Feijóo was euphoric on Tuesday. “They are going to lose a lot,” he said in Ciudad Real, referring to his opponents. The manual says that it is not convenient to take your victory for granted, lest your potential voters stay at home thinking that their vote will not be decisive. But his strategy suits that victory morale. Voters who hesitate to the end, for example between supporting the PSOE or the PP, will have an easier time convincing themselves that voting for the latter is appropriate if many people like them are going to do it. Those who change to another party thus feel more supported when facing a complicated decision.

If in the end the PP is the party with the most votes and can reach a majority with the support of Vox, the key will be in another sentence from its Ciudad Real rally. “For Sánchez to continue, there are several options: vote for the Sanchista party. For Sumar and the 18 parties that make it up. For ERC. For Sortu-Bildu. For those of Puigdemont.”

Feijóo ignores Vox and presents himself as the only bulwark against a constellation of left-wing and nationalist parties. He even places Abascal’s party on the enemy’s bloc by stating that voting for him is “a sanchista joke.” And that is the party with which he has agreed in the Valencian Community, Extremadura and the Balearic Islands, as he will probably do in Aragon.

Despite all those lies or false data, the PP leader allowed himself to give lessons at that rally: “Honesty in politics is decisive.” He is unusual, but he said it.

In this legislature, the coalition government had 155 seats, which is why it had to agree with various formations to approve budgets and other laws.
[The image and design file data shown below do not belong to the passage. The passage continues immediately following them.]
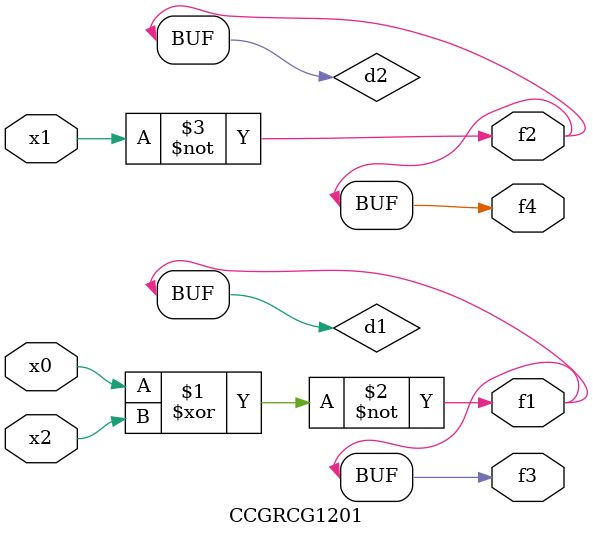
<source format=v>
module CCGRCG1201(
	input x0, x1, x2,
	output f1, f2, f3, f4
);

	wire d1, d2, d3;

	xnor (d1, x0, x2);
	nand (d2, x1);
	nor (d3, x1, x2);
	assign f1 = d1;
	assign f2 = d2;
	assign f3 = d1;
	assign f4 = d2;
endmodule

</source>
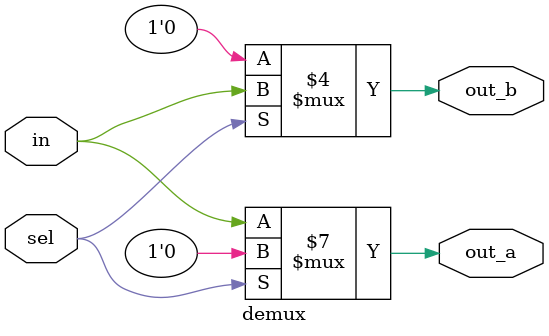
<source format=sv>
module demux (
    input  logic in,
    input  logic sel,
    output logic out_a,
    output logic out_b
);

  always_comb begin
    if (sel == 0) begin
      out_a = in;
      out_b = 'b0;
    end else begin
      out_a = 'b0;
      out_b = in;
    end
  end

endmodule

</source>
That support was not guaranteed. ERC and Bildu voted against the labor reform. They also refused to support the gag law reform for not including a ban on rubber balls. Bildu never came to vote in favor of the extension of the states of alarm in the pandemic (he always abstained, unlike the PP, which voted in favor three times). Junts, Puigdemont’s party, was never a reliable ally of the government.
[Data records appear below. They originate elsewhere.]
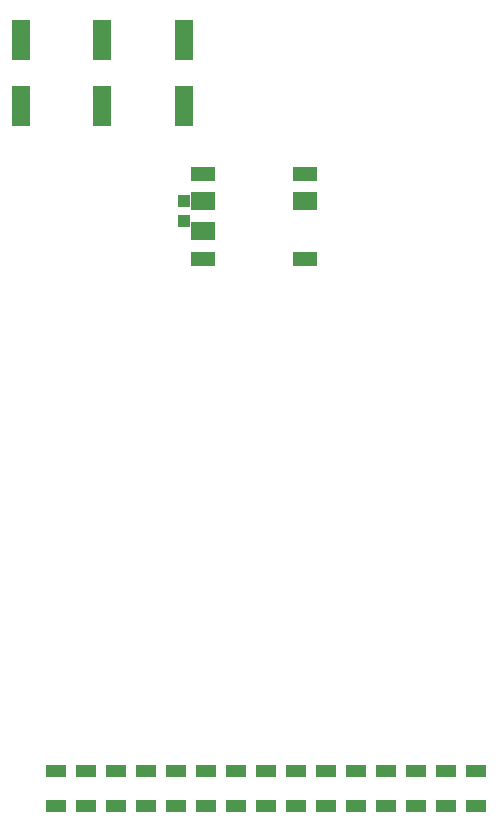
<source format=gtp>
G04*
G04 #@! TF.GenerationSoftware,Altium Limited,Altium Designer,23.0.1 (38)*
G04*
G04 Layer_Color=8421504*
%FSTAX44Y44*%
%MOMM*%
G71*
G04*
G04 #@! TF.SameCoordinates,819F8F0F-2E7A-4D06-A50E-73C9B09E9D71*
G04*
G04*
G04 #@! TF.FilePolarity,Positive*
G04*
G01*
G75*
%ADD14R,1.6000X3.5000*%
%ADD15R,2.0320X1.1684*%
%ADD16R,2.0320X1.5240*%
%ADD17R,1.8000X1.0000*%
%ADD18R,1.0000X1.1000*%
D14*
X00171958Y00679256D02*
D03*
Y00623256D02*
D03*
X00103124Y00679256D02*
D03*
Y00623256D02*
D03*
X00034544Y00679256D02*
D03*
Y00623256D02*
D03*
D15*
X00188468Y00566446D02*
D03*
Y00493802D02*
D03*
X00274828D02*
D03*
Y00566446D02*
D03*
D16*
X00188468Y00542824D02*
D03*
X00274828D02*
D03*
X00188468Y00517424D02*
D03*
D17*
X00419862Y00060706D02*
D03*
Y00030706D02*
D03*
X00394462Y00060706D02*
D03*
Y00030706D02*
D03*
X00369062D02*
D03*
Y00060706D02*
D03*
X00343662D02*
D03*
Y00030706D02*
D03*
X00318262Y00060706D02*
D03*
Y00030706D02*
D03*
X00292862Y00060706D02*
D03*
Y00030706D02*
D03*
X00267462Y00060706D02*
D03*
Y00030706D02*
D03*
X00242062Y00060706D02*
D03*
Y00030706D02*
D03*
X00216662Y00060706D02*
D03*
Y00030706D02*
D03*
X00191262Y00060706D02*
D03*
Y00030706D02*
D03*
X00165862Y00060706D02*
D03*
Y00030706D02*
D03*
X00140462Y00060706D02*
D03*
Y00030706D02*
D03*
X00115062Y00060706D02*
D03*
Y00030706D02*
D03*
X00089662Y00060706D02*
D03*
Y00030706D02*
D03*
X00064262Y00060706D02*
D03*
Y00030706D02*
D03*
D18*
X00172212Y00542824D02*
D03*
Y00525824D02*
D03*
M02*

</source>
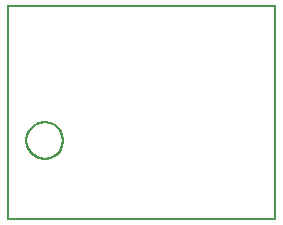
<source format=gko>
G04*
G04 Format:               Gerber RS-274X*
G04 Export Settings:      OSH Park*
G04 Layer:                BoardOutline*
G04 This File Name:       HDMI_QSB_new.gko*
G04 Source File Name:     HDMI_QSB_new.rrb*
G04 Unique ID:            51c3dc83-d7bb-4e2f-9342-59aa85fb2bb0*
G04 Generated Date:       Thursday, 10 August 2017 09:01:58*
G04*
G04 Created Using:        Robot Room Copper Connection v3.0.5875*
G04 Software Contact:     http://www.robotroom.com/CopperConnection/Support.aspx*
G04 License Number:       1880*
G04*
G04 Zero Suppression:     Leading*
G04 Number Precision:     2.4*
G04*
%FSLAX24Y24*%
%MOIN*%
%LNBoardEdge*%
%ADD10R,.006X.006*%
%ADD11R,.007X.007*%
D10*
G01X1233Y3219D02*
X1423Y3189D01*
X1594Y3102D01*
X1729Y2966D01*
X1817Y2795D01*
X1847Y2605D01*
X1817Y2416D01*
X1729Y2245D01*
X1594Y2109D01*
X1423Y2022D01*
X1233Y1992D01*
X1044Y2022D01*
X873Y2109D01*
X737Y2245D01*
X650Y2416D01*
X620Y2605D01*
X650Y2795D01*
X737Y2966D01*
X873Y3102D01*
X1044Y3189D01*
X1233Y3219D01*
D11*
X0Y7087D02*
X8905D01*
Y0D01*
X0D01*
Y7087D01*
M02*

</source>
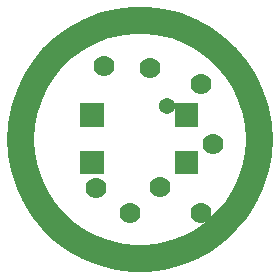
<source format=gbr>
G04 start of page 7 for group -4062 idx -4062 *
G04 Title: (unknown), soldermask *
G04 Creator: pcb 20140316 *
G04 CreationDate: Sat Sep  5 02:44:50 2015 UTC *
G04 For: dima *
G04 Format: Gerber/RS-274X *
G04 PCB-Dimensions (mil): 944.88 944.88 *
G04 PCB-Coordinate-Origin: lower left *
%MOIN*%
%FSLAX25Y25*%
%LNBOTTOMMASK*%
%ADD65C,0.0900*%
%ADD64C,0.0001*%
%ADD63C,0.0540*%
%ADD62C,0.0700*%
G54D62*X32677Y30709D03*
X71738Y45592D03*
X43963Y22508D03*
X53937Y31102D03*
X67636Y65359D03*
X35370Y71432D03*
X50787Y70866D03*
G54D63*X56299Y58268D03*
G54D62*X67717Y22441D03*
G54D64*G36*
X27559Y59055D02*Y51181D01*
X35433D01*
Y59055D01*
X27559D01*
G37*
G36*
Y43307D02*Y35433D01*
X35433D01*
Y43307D01*
X27559D01*
G37*
G54D65*X15074Y23872D02*X18257Y20024D01*
X12399Y28088D02*X15074Y23872D01*
X10273Y32606D02*X12399Y28088D01*
X8730Y37355D02*X10273Y32606D01*
X7794Y42260D02*X8730Y37355D01*
X7480Y47244D02*X7794Y42260D01*
X7480Y47244D02*X7794Y52228D01*
X8730Y57133D01*
X10273Y61882D01*
X12399Y66400D01*
X15074Y70617D01*
X18257Y74464D01*
X21898Y77883D01*
X25937Y80818D01*
X30313Y83224D01*
X34956Y85062D01*
X39793Y86304D01*
X44747Y86930D01*
X49741D01*
X54695Y86304D01*
X59532Y85062D01*
X64175Y83224D01*
X68551Y80818D01*
X72591Y77883D01*
X76231Y74464D01*
X79414Y70617D01*
X82089Y66400D01*
X84215Y61882D01*
G54D64*G36*
X59055Y43307D02*Y35433D01*
X66929D01*
Y43307D01*
X59055D01*
G37*
G36*
Y59055D02*Y51181D01*
X66929D01*
Y59055D01*
X59055D01*
G37*
G54D65*X84215Y61882D02*X85759Y57133D01*
X86694Y52228D01*
X87008Y47244D01*
X86694Y42260D02*X87008Y47244D01*
X85759Y37355D02*X86694Y42260D01*
X84215Y32606D02*X85759Y37355D01*
X82089Y28088D02*X84215Y32606D01*
X79414Y23872D02*X82089Y28088D01*
X76231Y20024D02*X79414Y23872D01*
X72591Y16606D02*X76231Y20024D01*
X68551Y13670D02*X72591Y16606D01*
X64175Y11265D02*X68551Y13670D01*
X59532Y9426D02*X64175Y11265D01*
X54695Y8185D02*X59532Y9426D01*
X49741Y7559D02*X54695Y8185D01*
X44747Y7559D02*X49741D01*
X39793Y8185D02*X44747Y7559D01*
X34956Y9426D02*X39793Y8185D01*
X30313Y11265D02*X34956Y9426D01*
X25937Y13670D02*X30313Y11265D01*
X21898Y16606D02*X25937Y13670D01*
X18257Y20024D02*X21898Y16606D01*
M02*

</source>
This last paragraph is based on real events, but as a response to the official discourse of the PP and Vox in this legislature, it should not be assumed that it will serve an electorate consumed by polarization. Despite the veneration that social networks feel for fact-checking in English and for that expression that has made a fortune as “data kills story”, there comes a time when the refutation of lies stops take effect if the majority of voters have reached a prior conclusion about the credibility of the complainant or the denounced.
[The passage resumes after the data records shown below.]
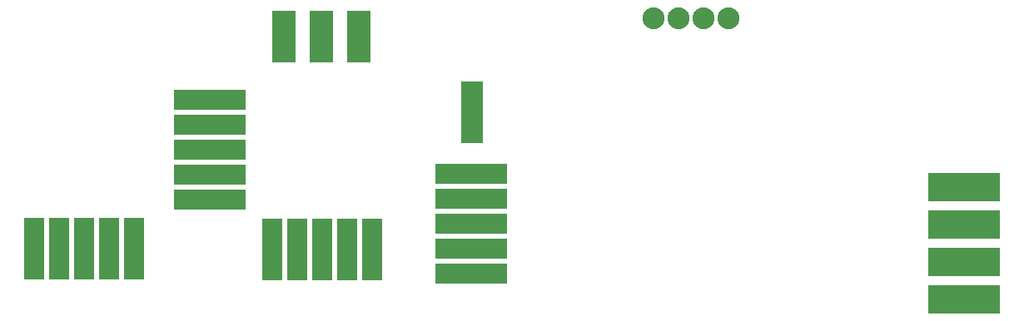
<source format=gbs>
G04 MADE WITH FRITZING*
G04 WWW.FRITZING.ORG*
G04 DOUBLE SIDED*
G04 HOLES PLATED*
G04 CONTOUR ON CENTER OF CONTOUR VECTOR*
%ASAXBY*%
%FSLAX23Y23*%
%MOIN*%
%OFA0B0*%
%SFA1.0B1.0*%
%ADD10C,0.088000*%
%ADD11R,0.088740X0.246220*%
%ADD12R,0.096614X0.206850*%
%ADD13R,0.285590X0.080866*%
%ADD14R,0.080866X0.246220*%
%ADD15R,0.285590X0.113659*%
%LNMASK0*%
G90*
G70*
G54D10*
X3699Y5657D03*
X3599Y5657D03*
X3499Y5657D03*
X3399Y5657D03*
G54D11*
X2670Y5281D03*
G54D12*
X2219Y5583D03*
X2069Y5583D03*
X1919Y5583D03*
G54D13*
X2669Y4733D03*
X1620Y5031D03*
G54D14*
X2170Y4731D03*
X2270Y4731D03*
X1870Y4731D03*
X2070Y4731D03*
X1970Y4731D03*
X919Y4733D03*
X1019Y4733D03*
X1119Y4733D03*
X1219Y4733D03*
X1319Y4733D03*
G54D13*
X2669Y4633D03*
X1620Y4931D03*
X2669Y4833D03*
X1620Y5131D03*
X2669Y4933D03*
X1620Y5231D03*
X2669Y5033D03*
X1620Y5331D03*
G54D15*
X4642Y4531D03*
X4642Y4681D03*
X4642Y4831D03*
X4642Y4981D03*
G04 End of Mask0*
M02*
</source>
This is what happened in the United Kingdom with the Brexit referendum. Lies are more easily accepted if they confirm the prejudices of those who hear them.

It is easier to present to the electorate from the beginning of the legislature the original sin of the government’s collaboration with the Catalan and Basque separatists, who do not enjoy great popularity in various regions of Spain, crush it in each plenary session and wait for a concrete decision favorable to these deputies (pardons or the reform of the crimes of sedition and embezzlement) is especially unpopular among the sufficient number of PSOE voters.

Sánchez would have had a chance if he had insisted on highlighting the laws that were approved with the support of those parliamentary groups. Crush it as many times as necessary, as the right wing crushed him throughout the legislature due to his relations with the nationalists. In fact, he has mentioned it in a few interviews.

He did not do it with the same conviction and effectiveness in the debate on Monday. Perhaps the machine gun of fallacies, or directly lies, made you nervous or did not let you think. He has twelve days to correct the error.